[Stored data]
Start of Block

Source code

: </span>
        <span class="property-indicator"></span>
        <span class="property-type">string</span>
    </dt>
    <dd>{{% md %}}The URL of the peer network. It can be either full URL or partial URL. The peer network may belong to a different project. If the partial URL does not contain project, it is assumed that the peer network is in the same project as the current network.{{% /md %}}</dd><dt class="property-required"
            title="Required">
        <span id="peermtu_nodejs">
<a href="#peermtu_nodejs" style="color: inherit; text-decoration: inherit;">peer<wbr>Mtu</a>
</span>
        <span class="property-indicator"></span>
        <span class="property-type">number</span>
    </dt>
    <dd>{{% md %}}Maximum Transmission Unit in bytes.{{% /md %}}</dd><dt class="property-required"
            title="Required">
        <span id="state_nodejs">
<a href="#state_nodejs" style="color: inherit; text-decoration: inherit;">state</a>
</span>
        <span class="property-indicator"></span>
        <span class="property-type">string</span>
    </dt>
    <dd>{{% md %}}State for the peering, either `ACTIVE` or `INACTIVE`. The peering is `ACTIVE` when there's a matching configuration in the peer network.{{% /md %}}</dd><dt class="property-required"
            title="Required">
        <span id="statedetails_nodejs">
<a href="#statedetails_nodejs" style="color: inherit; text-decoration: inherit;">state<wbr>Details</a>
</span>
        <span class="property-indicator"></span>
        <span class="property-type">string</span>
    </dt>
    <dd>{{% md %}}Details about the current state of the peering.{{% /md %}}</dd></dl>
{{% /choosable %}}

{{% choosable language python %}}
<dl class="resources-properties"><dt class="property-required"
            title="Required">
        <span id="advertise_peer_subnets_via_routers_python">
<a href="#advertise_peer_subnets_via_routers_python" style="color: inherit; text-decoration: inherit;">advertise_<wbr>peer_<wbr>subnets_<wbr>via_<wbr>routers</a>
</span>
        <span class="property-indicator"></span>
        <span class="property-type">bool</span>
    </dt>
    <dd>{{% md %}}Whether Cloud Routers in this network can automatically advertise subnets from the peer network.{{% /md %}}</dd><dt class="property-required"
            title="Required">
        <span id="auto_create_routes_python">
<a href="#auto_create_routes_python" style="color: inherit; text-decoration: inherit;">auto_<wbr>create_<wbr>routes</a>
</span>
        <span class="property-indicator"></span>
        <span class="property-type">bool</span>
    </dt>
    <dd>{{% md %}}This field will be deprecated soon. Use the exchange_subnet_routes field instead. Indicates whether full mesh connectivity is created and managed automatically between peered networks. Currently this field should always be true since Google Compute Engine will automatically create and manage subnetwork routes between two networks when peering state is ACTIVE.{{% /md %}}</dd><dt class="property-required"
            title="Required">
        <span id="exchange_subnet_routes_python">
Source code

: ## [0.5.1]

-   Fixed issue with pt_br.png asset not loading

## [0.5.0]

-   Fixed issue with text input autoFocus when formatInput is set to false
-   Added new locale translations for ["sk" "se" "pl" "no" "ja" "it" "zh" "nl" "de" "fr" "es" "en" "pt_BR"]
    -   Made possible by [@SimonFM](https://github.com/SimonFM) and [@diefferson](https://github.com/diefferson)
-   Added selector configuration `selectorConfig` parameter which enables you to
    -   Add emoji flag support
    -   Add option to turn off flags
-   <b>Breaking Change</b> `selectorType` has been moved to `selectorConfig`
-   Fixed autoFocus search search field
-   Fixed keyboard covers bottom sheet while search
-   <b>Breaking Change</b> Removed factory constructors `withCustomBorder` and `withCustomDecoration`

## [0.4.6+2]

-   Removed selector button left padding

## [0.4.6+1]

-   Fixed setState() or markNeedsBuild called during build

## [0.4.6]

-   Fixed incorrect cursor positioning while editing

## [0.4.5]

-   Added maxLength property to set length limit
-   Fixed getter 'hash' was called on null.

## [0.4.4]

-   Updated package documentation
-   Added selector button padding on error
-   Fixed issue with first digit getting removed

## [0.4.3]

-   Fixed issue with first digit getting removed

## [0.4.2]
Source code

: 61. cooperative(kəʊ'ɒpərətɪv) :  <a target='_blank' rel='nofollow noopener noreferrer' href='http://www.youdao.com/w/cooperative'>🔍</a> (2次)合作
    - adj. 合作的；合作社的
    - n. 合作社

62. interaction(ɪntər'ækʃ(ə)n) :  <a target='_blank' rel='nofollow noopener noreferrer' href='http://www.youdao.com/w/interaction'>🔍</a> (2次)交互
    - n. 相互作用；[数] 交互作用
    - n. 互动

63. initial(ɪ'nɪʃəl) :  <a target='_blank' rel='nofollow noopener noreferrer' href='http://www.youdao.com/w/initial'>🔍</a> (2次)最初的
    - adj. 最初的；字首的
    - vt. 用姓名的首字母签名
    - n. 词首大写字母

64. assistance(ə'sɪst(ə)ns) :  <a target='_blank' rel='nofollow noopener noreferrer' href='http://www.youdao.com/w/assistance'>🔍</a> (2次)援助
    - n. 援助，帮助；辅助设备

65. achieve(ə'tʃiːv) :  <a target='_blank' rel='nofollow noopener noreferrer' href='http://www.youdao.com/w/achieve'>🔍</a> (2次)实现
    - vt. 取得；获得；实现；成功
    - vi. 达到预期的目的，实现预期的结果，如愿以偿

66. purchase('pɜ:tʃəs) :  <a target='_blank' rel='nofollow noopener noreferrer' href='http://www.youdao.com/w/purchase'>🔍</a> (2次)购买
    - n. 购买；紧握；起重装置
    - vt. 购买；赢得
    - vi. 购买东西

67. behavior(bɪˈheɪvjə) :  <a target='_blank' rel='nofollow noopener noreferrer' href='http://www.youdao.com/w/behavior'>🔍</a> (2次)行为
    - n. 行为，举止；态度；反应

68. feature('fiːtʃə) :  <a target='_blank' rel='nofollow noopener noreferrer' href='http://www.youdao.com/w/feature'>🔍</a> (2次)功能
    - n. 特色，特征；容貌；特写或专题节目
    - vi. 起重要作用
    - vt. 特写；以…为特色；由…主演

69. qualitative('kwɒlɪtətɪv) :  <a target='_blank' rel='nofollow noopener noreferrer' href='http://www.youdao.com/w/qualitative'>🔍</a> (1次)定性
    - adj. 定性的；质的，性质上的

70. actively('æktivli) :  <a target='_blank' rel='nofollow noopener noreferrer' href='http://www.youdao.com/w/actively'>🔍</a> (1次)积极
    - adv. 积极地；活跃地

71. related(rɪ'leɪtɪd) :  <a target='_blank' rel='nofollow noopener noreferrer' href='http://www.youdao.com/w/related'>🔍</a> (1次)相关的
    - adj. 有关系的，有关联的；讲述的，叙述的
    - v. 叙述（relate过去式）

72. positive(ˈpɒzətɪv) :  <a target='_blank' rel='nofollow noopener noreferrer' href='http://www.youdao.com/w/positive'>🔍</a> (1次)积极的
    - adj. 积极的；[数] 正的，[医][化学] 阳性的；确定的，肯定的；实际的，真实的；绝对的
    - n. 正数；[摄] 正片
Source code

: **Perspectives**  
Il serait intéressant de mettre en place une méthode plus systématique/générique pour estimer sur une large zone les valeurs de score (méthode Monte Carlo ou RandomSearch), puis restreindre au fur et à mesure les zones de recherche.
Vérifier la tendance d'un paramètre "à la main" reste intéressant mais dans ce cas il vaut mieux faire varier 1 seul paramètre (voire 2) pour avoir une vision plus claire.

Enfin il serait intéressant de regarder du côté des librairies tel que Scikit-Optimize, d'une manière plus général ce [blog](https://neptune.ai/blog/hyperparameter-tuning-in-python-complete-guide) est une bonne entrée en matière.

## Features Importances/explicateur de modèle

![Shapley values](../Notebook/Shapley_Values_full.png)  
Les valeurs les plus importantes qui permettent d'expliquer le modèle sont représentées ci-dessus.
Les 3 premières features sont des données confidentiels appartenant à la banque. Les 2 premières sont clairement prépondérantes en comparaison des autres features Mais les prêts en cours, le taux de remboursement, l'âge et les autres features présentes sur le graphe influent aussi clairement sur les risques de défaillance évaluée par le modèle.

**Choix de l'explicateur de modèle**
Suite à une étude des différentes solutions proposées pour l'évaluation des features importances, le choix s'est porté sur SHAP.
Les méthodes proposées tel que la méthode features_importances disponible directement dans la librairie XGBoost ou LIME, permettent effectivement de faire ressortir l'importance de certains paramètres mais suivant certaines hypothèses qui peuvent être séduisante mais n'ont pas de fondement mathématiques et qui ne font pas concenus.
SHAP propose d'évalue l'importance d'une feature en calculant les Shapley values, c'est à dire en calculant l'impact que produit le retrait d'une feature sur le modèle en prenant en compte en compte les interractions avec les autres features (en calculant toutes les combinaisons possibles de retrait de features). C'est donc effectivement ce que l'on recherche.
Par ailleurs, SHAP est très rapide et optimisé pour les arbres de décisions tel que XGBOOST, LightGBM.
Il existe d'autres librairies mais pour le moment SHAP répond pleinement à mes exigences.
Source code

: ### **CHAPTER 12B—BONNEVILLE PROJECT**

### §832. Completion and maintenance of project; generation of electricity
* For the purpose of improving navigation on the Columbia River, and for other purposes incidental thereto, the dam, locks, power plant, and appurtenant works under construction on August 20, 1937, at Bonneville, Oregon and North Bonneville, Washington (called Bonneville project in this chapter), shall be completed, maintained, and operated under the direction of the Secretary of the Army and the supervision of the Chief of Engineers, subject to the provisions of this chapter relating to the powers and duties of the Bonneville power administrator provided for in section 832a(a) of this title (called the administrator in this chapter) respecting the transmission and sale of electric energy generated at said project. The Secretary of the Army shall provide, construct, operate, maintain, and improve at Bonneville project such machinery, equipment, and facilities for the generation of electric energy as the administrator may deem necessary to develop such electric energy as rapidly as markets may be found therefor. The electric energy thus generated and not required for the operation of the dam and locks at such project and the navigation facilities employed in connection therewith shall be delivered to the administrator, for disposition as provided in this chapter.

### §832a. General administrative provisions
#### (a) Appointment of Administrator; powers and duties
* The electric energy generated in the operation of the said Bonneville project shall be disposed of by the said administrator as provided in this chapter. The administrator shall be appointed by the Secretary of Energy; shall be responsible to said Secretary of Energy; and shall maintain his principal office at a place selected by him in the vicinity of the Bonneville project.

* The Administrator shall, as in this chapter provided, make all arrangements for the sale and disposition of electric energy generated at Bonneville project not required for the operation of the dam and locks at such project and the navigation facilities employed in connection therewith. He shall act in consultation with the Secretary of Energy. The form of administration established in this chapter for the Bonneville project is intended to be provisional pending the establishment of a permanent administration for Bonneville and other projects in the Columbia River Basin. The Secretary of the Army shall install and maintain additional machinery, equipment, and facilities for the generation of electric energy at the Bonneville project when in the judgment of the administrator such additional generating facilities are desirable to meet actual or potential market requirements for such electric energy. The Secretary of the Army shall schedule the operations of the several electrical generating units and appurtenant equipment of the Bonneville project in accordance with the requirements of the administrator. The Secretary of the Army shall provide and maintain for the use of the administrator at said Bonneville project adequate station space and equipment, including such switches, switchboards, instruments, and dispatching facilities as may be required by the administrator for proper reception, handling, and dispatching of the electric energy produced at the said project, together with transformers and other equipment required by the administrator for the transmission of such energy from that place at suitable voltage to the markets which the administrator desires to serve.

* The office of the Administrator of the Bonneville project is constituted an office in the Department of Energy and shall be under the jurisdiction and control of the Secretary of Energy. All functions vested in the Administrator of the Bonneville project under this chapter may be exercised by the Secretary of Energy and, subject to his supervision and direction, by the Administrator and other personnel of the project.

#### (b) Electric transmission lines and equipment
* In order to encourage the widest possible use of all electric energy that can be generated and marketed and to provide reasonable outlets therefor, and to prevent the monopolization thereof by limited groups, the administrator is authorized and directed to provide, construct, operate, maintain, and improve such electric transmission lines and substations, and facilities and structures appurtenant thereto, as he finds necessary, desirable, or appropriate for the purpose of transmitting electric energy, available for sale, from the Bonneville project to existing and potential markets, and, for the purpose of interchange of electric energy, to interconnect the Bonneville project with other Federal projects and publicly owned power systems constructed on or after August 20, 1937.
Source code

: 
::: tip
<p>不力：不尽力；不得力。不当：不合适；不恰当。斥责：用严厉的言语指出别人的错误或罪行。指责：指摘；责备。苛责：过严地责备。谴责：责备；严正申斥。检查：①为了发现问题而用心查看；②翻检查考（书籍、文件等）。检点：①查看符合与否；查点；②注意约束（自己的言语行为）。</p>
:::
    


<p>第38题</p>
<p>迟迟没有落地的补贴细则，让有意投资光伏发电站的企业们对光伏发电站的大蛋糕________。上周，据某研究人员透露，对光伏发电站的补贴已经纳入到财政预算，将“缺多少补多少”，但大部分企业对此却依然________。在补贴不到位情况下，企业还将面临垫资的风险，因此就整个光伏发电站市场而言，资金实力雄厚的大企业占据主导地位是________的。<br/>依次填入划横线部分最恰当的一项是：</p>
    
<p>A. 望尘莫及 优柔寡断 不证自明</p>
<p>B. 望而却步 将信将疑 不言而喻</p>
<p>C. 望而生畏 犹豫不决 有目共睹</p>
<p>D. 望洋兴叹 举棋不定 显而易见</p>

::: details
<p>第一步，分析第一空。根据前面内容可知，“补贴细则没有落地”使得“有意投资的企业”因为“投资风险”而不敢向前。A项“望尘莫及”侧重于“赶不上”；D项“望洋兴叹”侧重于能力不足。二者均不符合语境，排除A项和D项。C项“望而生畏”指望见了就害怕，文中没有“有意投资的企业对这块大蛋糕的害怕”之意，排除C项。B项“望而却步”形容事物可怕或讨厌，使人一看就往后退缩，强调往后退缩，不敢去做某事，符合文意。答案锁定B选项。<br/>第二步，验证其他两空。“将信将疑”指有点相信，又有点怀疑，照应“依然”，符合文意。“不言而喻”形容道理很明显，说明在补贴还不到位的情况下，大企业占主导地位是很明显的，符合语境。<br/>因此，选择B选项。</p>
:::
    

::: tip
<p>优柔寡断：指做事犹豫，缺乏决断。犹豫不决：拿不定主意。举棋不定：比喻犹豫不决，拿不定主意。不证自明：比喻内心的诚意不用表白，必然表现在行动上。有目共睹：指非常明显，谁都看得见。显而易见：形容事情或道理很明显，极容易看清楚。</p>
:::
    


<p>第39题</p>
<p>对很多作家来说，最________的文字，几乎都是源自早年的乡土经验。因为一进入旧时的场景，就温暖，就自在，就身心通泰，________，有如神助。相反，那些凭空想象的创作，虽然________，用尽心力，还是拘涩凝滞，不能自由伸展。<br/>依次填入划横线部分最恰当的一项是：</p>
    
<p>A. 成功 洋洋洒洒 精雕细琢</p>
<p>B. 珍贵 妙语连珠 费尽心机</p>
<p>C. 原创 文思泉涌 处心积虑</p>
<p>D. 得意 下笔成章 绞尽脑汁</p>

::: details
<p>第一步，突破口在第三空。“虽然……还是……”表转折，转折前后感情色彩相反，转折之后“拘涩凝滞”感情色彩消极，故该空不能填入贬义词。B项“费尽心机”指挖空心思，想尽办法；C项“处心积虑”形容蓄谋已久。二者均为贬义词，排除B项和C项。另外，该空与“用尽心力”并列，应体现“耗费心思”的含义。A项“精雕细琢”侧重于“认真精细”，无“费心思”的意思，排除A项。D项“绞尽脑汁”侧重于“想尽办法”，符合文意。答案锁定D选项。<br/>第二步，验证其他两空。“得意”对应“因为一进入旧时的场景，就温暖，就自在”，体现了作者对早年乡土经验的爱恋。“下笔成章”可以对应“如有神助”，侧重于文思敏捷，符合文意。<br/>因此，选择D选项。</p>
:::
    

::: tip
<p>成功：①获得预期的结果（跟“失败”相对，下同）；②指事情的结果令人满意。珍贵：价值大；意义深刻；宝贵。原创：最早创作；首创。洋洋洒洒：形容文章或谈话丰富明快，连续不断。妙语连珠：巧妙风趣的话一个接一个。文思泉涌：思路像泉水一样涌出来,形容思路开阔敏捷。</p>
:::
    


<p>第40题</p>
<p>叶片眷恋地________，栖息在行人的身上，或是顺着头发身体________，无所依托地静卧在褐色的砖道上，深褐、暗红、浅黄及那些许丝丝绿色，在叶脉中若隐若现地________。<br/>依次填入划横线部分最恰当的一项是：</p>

End of Block

Exercise aim: How many lines of the material above contain the string "while", matching case exactly? Reply with the number alone.

Answer section: 2